A California man has denied allegations that he stalked and tried to extort prominent Whitefish venture capitalist and philanthropist Michael Goguen.
Bryan Gregg Waterfield Nash pleaded not guilty to charges of felony interstate stalking and interstate communications with intent to extort in U.S. District Court in Missoula on Aug. 13. If convicted, Nash could spend up to seven years in federal prison.
Goguen is a venture capitalist who has had a home in Whitefish for more than a decade. In recent years, he has made a number of investments in local businesses along with major contributions to local nonprofits like the Whitefish Trail and Two Bear Air. He is also on the board of trustees for Kalispell Regional Healthcare.

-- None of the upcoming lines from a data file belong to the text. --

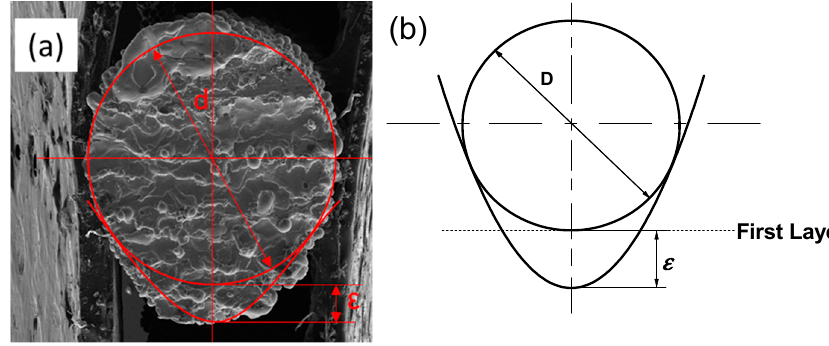
Figure 14. ( a ) Cross section of rod unit. ( b ) Geometric model of cross section.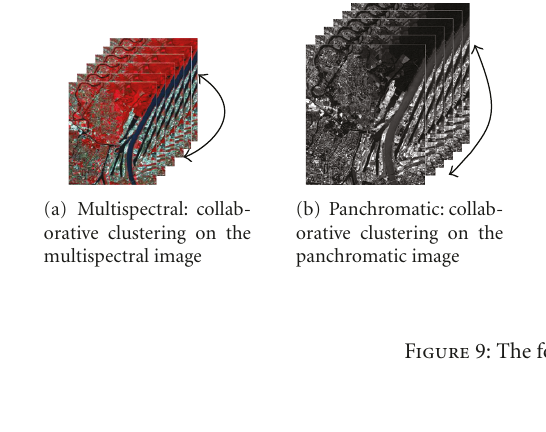
Table 1: Results with ground truth.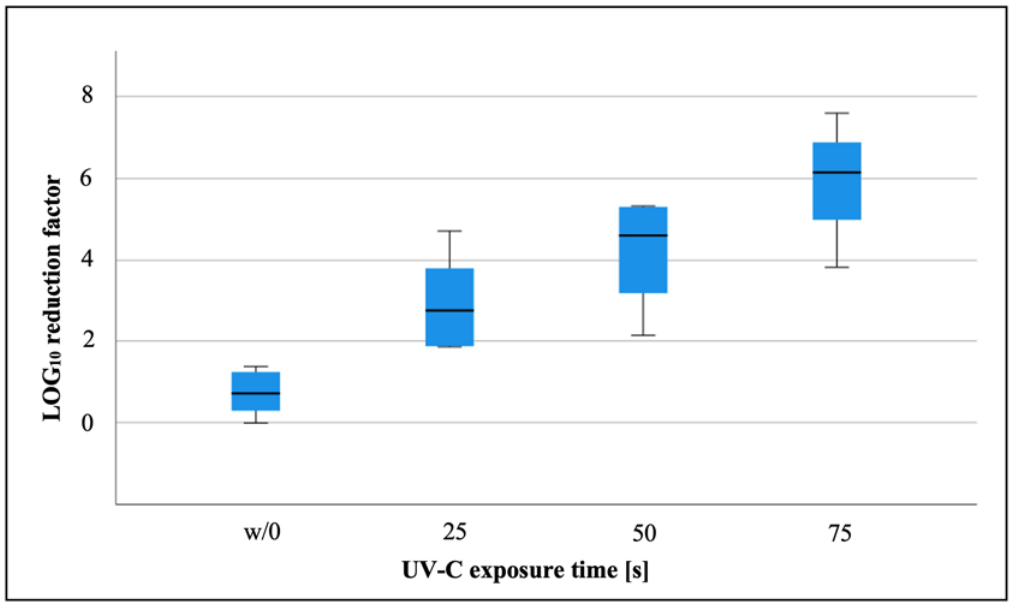
Figure 4. LOG 10 reduction factor (LRF 10 ) of the MS-2 bacteriophages in relation to the UV-C light exposure time in seconds (showing median values, interquartile range, minimum, and maximum). w/0= unirradiated control sample.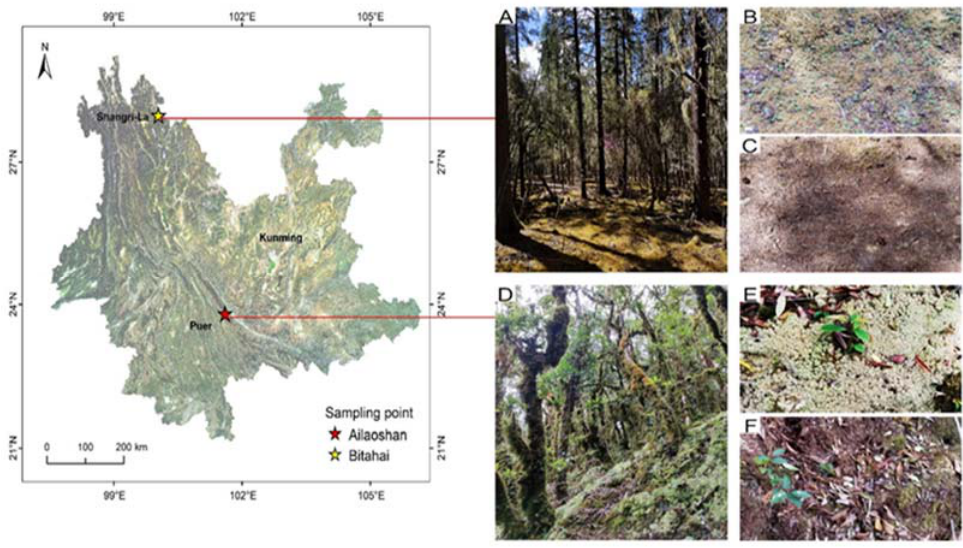
Figure 1. Schematic diagram of sampling sites and experimental treatments. Ailaoshan sampling site: Subtropical evergreen broad-leaved forest in Ailaoshan. Bitahai sampling site: Cold site: Subtropical evergreen broad ‐ leaved forest in Ailaoshan. Bitahai sampling site: Cold temperate coniferous forest in Bitahai. ( A ): Habitat at the experimental site in Ailaoshan, ( B ): No bryophyte removal in Ailaoshan, ( C ): Bryophyte removal in Ailaoshan, ( D ): Habitat at the experimental site in Bitahai, ( E ): No bryophyte removal in Bitahai, ( F ): bryohyte removal in Bitahai.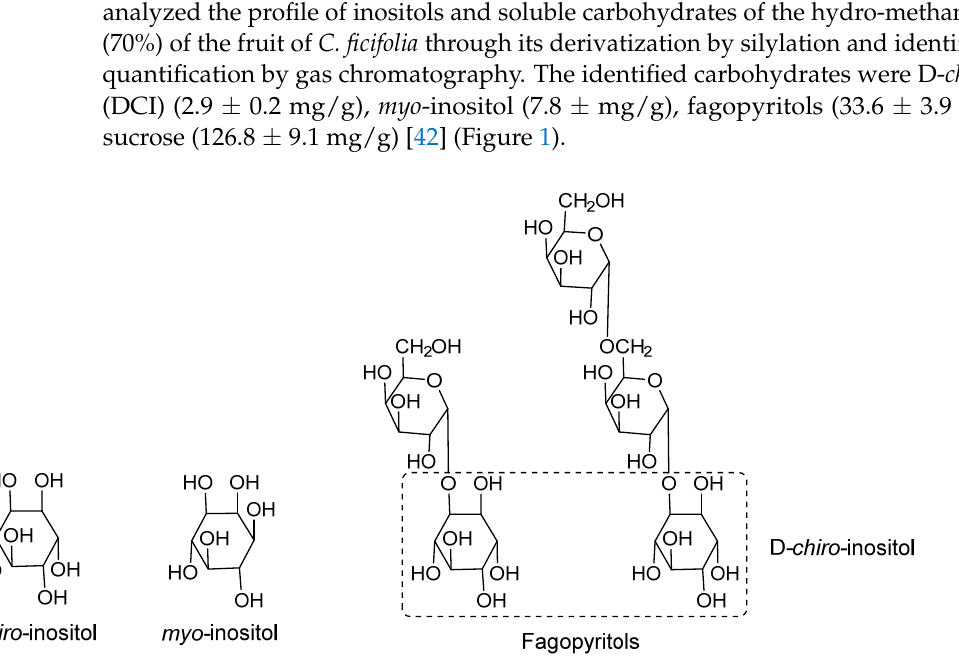
Figure 1. Identified molecules by gas chromatography in C. ficifolia extracts.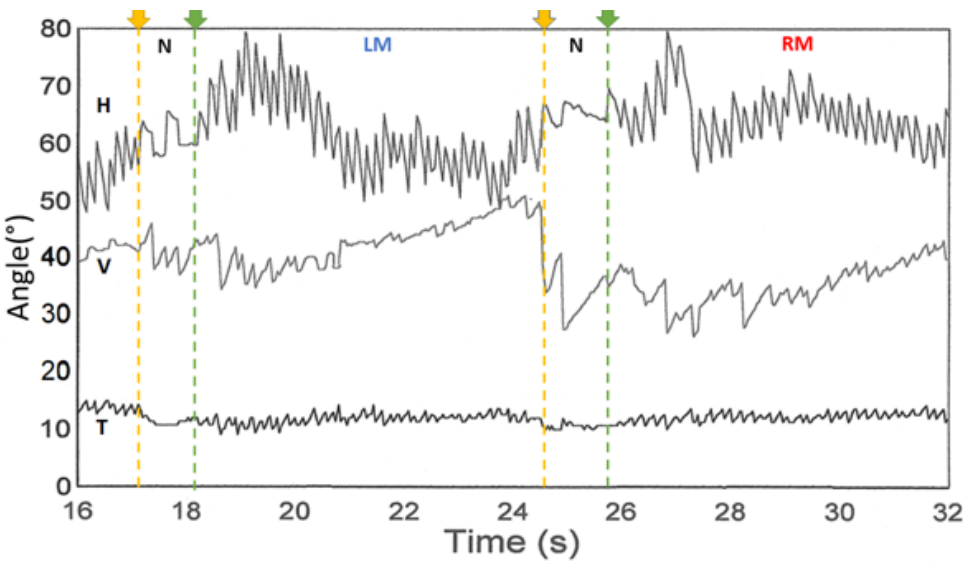
Figure 1. Three-dimensional recording of a positive test (BCV) (left severe unilateral vestibular lesion) from Dumas and Michel. Valeur sémeiologique du test de vibration osseux crânien. In: IPSEN, editor. XXXIème Symposium International d’Otoneurologie, Liège, Belgium (1997). The three components are observed H: Horizontal, V: Vertical, and T: Torsional. N: no stimulation; LM: Left mastoid stimulation; and RM: Right mastoid stimulation (VNG 3D recording device MFR-TOR3.4, Synapsys, Marseille,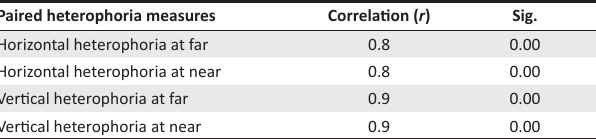
TABLE 3: Pearson coefficients of correlations between heterophoria measured using the phoropter and trial frame. Paired heterophoria measures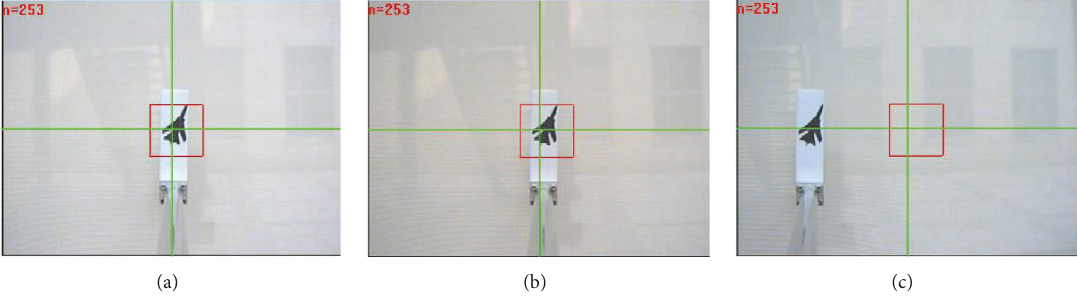
Figure 19: The process of the seeker tracking the target when 𝑘 = 30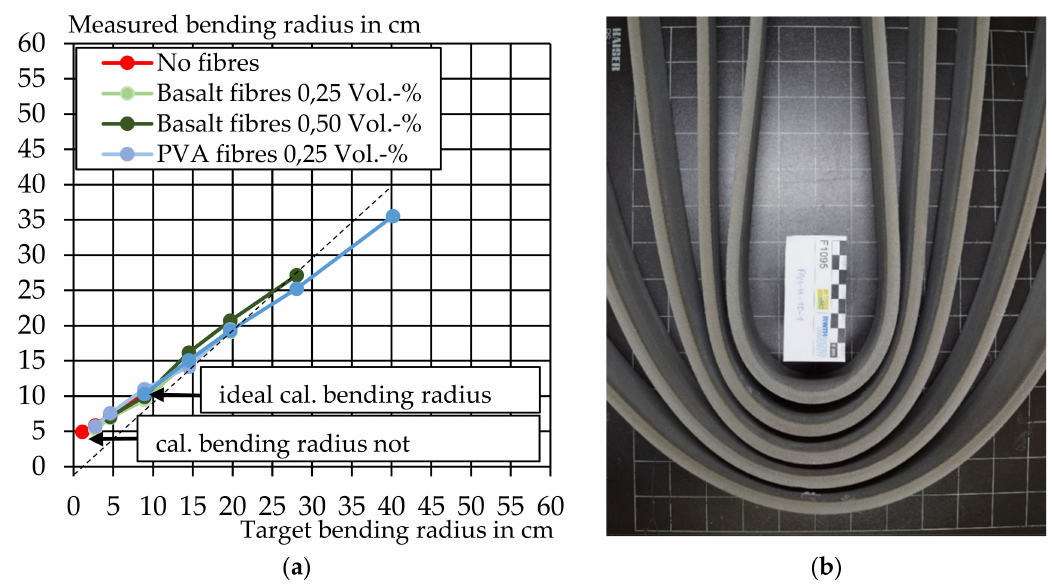
Figure 10. ( a ) Calculated target and the measured bending radius for the longitudinal forming of the extruded mortar specimens; ( b ) longitudinally formed mortar specimen without visible cracks (no fibres and no textile reinforcement).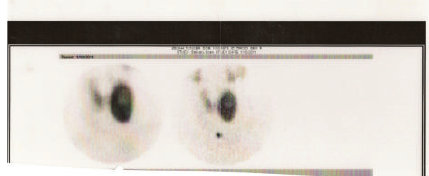
Figure 1: Thyroid scan reveals the active nodule of the left lobe and suppression in the remaining thyroid tissue.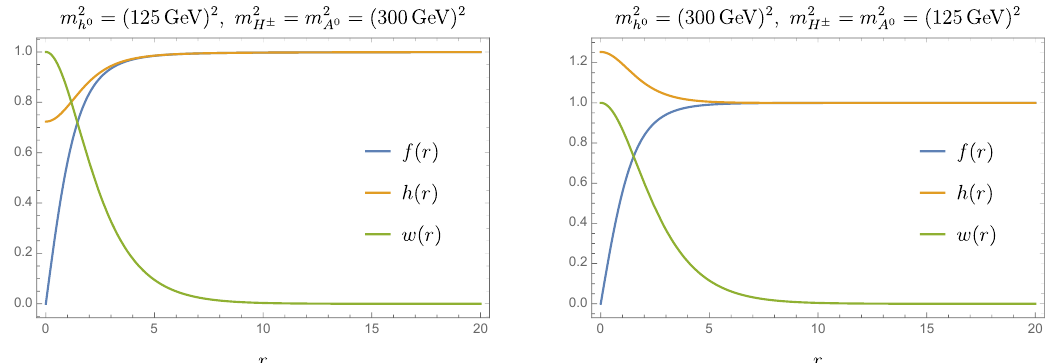
Figure 1 . Plot of the profile functions obtained by solving the EOMs numerically. The custodial SU(2) C symmetry is imposed. The masses of the gauge bosons are fixed as m Z = 91 GeV and m W = 80 GeV . We take a length unit such that v = 123 GeV = 1 . The condensation of h ( r ) at the center of the string becomes larger when m is larger than the other masses (right h 0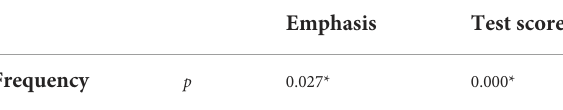
TABLE 2 Spearman correlation analysis of frequency, emphasis, and the test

The FBI charged Nash in June after a nine-month investigation into his harassment of Goguen — who is identified in court documents as “Businessman 1” — and dozens of his friends, family members and associates. According to court records, the harassment began in 2013 and continued for six years.
Nash and Goguen were friends for a number of years before 2008 when Nash’s wife filed for a divorce. According to court records, Nash blamed Goguen for the breakup. Five years later, in May 2013, Nash allegedly asked Goguen to pay $250,000 in legal fees related to the divorce.
Starting in late 2013, and continuing for years afterward, Nash allegedly sent numerous emails and messages to Goguen and his associates threatening to embarrass them with the public release of stories about various alleged crimes and extramarital affairs. Court documents note that Goguen “has been married multiple times (and) admits to having consensual adult relationships with many women, sometimes outside of his marriages.”
According to court documents, Goguen and others had to increase the security outside their homes and offices for fear that Nash or someone associated with him would hurt them. Documents allege Nash specifically threatened an associate of Goguen identified as “Businessman 2.”
“They, along with family, friends, and associates describe Nash’s barrage of messages as ‘all consuming,’ and something they worry about every day. Nash’s degrading emails to friends, family members, pastors, charity organizations and law enforcement, coupled with his repeated threats to spread accusations against them to the larger public have been agonizing not only to Businessman 1 and Businessman 2, but to their families and friends,” prosecutors wrote. “One Nash message recipient reports having nightmares and losing significant sleep, while another was forced to go on anxiety medication.”
The charging documents continue, “The FBI has interviewed at least 20 individuals in four different states who have received harassing interstate communications from Nash, and nearly all have described a significant interruption in their lives.”
Nash is expected to stand trial later this year.